I have seen exactly one model that charges more for longer contexts: https://ai....

lostmsu · 2026-02-16T22:41:22 1771281682

They just do averaging. Imagine a quadratic pricing structure. Who'd want to deal with it?

TZubiri · 2026-02-17T07:35:56 1771313756

I guess 1.0001 ^2 is quadratic too, but note how it really only charges you 1.5x for more output tokens. Even if cost were quadratic with output length here, we are talking about a very small difference, nothing like the quadratic cost structure proposed by OP:

>Pop quiz: at what point in the context length of a coding agent are cached reads costing you half of the next API call? By 50,000 tokens, your conversation’s costs are probably being dominated by cache reads.

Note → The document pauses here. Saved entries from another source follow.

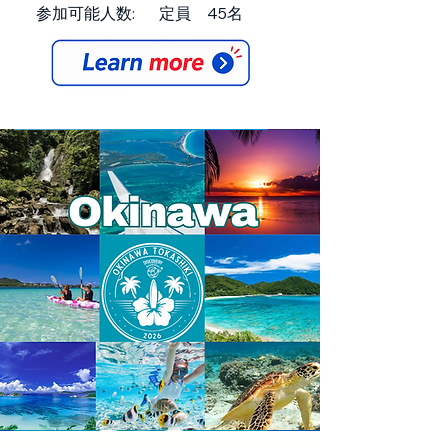
参加可能人数: 定員 45名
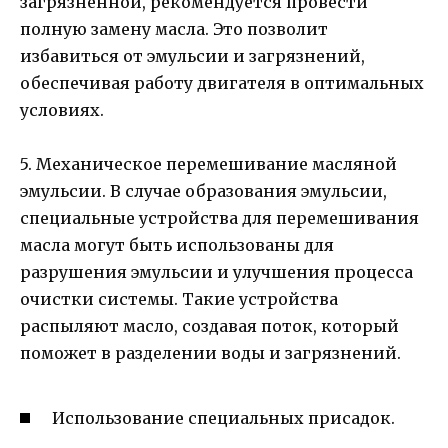
загрязненной, рекомендуется провести
полную замену масла. Это позволит
избавиться от эмульсии и загрязнений,
обеспечивая работу двигателя в оптимальных
условиях.
5. Механическое перемешивание масляной
эмульсии. В случае образования эмульсии,
специальные устройства для перемешивания
масла могут быть использованы для
разрушения эмульсии и улучшения процесса
очистки системы. Такие устройства
распыляют масло, создавая поток, который
поможет в разделении воды и загрязнений.
Использование специальных присадок.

These are two different cost components, and the one you bring up is minor, OP is talking about a cost that at 1M output tokens, would cause the cost to be 20x per token. You are talking about a cost that at 1M output tokens would cost 1.5x, different things.

The first is an imperfection of the API encapsulation, the latter may be a natural cost phenomenon related to the internals of the state of the state of the art algorithms

lostmsu · 2026-02-17T11:33:21 1771328001

What are you talking about? The cost is quadratic in total conversation length in tokens.